** Exercise directions **
Set down the data again in full, keeping every line exactly as it is.

--- Dataset content ---

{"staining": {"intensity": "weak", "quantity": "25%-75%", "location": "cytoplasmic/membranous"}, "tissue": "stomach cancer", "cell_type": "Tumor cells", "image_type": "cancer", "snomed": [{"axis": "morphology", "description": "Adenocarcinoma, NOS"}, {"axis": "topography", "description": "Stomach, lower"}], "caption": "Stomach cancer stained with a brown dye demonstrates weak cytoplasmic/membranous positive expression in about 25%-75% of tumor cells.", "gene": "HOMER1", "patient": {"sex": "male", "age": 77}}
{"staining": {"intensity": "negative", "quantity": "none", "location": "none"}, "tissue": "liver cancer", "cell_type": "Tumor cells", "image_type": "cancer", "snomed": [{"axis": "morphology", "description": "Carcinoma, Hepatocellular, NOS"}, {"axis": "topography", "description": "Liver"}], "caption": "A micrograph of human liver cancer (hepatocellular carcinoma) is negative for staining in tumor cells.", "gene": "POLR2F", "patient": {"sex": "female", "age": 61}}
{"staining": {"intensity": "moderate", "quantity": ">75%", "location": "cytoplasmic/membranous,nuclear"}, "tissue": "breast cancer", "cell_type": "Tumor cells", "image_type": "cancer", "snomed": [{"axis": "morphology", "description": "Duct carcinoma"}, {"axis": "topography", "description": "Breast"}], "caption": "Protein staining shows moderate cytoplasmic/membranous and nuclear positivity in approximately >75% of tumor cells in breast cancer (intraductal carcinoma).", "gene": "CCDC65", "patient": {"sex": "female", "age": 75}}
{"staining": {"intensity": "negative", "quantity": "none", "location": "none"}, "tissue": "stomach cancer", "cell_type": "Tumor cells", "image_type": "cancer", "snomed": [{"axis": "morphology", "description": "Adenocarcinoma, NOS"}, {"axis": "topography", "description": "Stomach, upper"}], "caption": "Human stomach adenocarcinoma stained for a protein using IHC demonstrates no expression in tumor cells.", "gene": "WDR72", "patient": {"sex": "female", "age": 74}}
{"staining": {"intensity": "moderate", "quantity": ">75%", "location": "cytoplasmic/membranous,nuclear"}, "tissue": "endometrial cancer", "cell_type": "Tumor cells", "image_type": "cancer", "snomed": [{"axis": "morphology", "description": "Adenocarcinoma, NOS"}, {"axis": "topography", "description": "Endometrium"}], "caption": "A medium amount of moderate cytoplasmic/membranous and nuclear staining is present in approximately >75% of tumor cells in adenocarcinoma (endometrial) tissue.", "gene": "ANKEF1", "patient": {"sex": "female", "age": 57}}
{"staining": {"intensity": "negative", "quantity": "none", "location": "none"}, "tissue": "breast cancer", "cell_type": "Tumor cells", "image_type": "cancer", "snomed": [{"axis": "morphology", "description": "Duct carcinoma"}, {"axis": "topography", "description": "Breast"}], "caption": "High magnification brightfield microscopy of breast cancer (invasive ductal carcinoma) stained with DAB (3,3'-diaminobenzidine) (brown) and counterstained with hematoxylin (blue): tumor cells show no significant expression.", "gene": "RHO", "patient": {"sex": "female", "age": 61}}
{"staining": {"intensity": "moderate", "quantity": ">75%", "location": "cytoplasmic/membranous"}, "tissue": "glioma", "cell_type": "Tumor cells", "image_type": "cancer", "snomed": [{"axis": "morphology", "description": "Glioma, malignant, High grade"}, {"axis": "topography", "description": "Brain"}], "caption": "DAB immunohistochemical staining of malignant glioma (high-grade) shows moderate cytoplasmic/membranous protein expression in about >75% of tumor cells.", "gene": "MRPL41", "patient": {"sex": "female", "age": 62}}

---

** Exercise result **
{"staining": {"intensity": "weak", "quantity": "25%-75%", "location": "cytoplasmic/membranous"}, "tissue": "stomach cancer", "cell_type": "Tumor cells", "image_type": "cancer", "snomed": [{"axis": "morphology", "description": "Adenocarcinoma, NOS"}, {"axis": "topography", "description": "Stomach, lower"}], "caption": "Stomach cancer stained with a brown dye demonstrates weak cytoplasmic/membranous positive expression in about 25%-75% of tumor cells.", "gene": "HOMER1", "patient": {"sex": "male", "age": 77}}
{"staining": {"intensity": "negative", "quantity": "none", "location": "none"}, "tissue": "liver cancer", "cell_type": "Tumor cells", "image_type": "cancer", "snomed": [{"axis": "morphology", "description": "Carcinoma, Hepatocellular, NOS"}, {"axis": "topography", "description": "Liver"}], "caption": "A micrograph of human liver cancer (hepatocellular carcinoma) is negative for staining in tumor cells.", "gene": "POLR2F", "patient": {"sex": "female", "age": 61}}
{"staining": {"intensity": "moderate", "quantity": ">75%", "location": "cytoplasmic/membranous,nuclear"}, "tissue": "breast cancer", "cell_type": "Tumor cells", "image_type": "cancer", "snomed": [{"axis": "morphology", "description": "Duct carcinoma"}, {"axis": "topography", "description": "Breast"}], "caption": "Protein staining shows moderate cytoplasmic/membranous and nuclear positivity in approximately >75% of tumor cells in breast cancer (intraductal carcinoma).", "gene": "CCDC65", "patient": {"sex": "female", "age": 75}}
{"staining": {"intensity": "negative", "quantity": "none", "location": "none"}, "tissue": "stomach cancer", "cell_type": "Tumor cells", "image_type": "cancer", "snomed": [{"axis": "morphology", "description": "Adenocarcinoma, NOS"}, {"axis": "topography", "description": "Stomach, upper"}], "caption": "Human stomach adenocarcinoma stained for a protein using IHC demonstrates no expression in tumor cells.", "gene": "WDR72", "patient": {"sex": "female", "age": 74}}
{"staining": {"intensity": "moderate", "quantity": ">75%", "location": "cytoplasmic/membranous,nuclear"}, "tissue": "endometrial cancer", "cell_type": "Tumor cells", "image_type": "cancer", "snomed": [{"axis": "morphology", "description": "Adenocarcinoma, NOS"}, {"axis": "topography", "description": "Endometrium"}], "caption": "A medium amount of moderate cytoplasmic/membranous and nuclear staining is present in approximately >75% of tumor cells in adenocarcinoma (endometrial) tissue.", "gene": "ANKEF1", "patient": {"sex": "female", "age": 57}}
{"staining": {"intensity": "negative", "quantity": "none", "location": "none"}, "tissue": "breast cancer", "cell_type": "Tumor cells", "image_type": "cancer", "snomed": [{"axis": "morphology", "description": "Duct carcinoma"}, {"axis": "topography", "description": "Breast"}], "caption": "High magnification brightfield microscopy of breast cancer (invasive ductal carcinoma) stained with DAB (3,3'-diaminobenzidine) (brown) and counterstained with hematoxylin (blue): tumor cells show no significant expression.", "gene": "RHO", "patient": {"sex": "female", "age": 61}}
{"staining": {"intensity": "moderate", "quantity": ">75%", "location": "cytoplasmic/membranous"}, "tissue": "glioma", "cell_type": "Tumor cells", "image_type": "cancer", "snomed": [{"axis": "morphology", "description": "Glioma, malignant, High grade"}, {"axis": "topography", "description": "Brain"}], "caption": "DAB immunohistochemical staining of malignant glioma (high-grade) shows moderate cytoplasmic/membranous protein expression in about >75% of tumor cells.", "gene": "MRPL41", "patient": {"sex": "female", "age": 62}}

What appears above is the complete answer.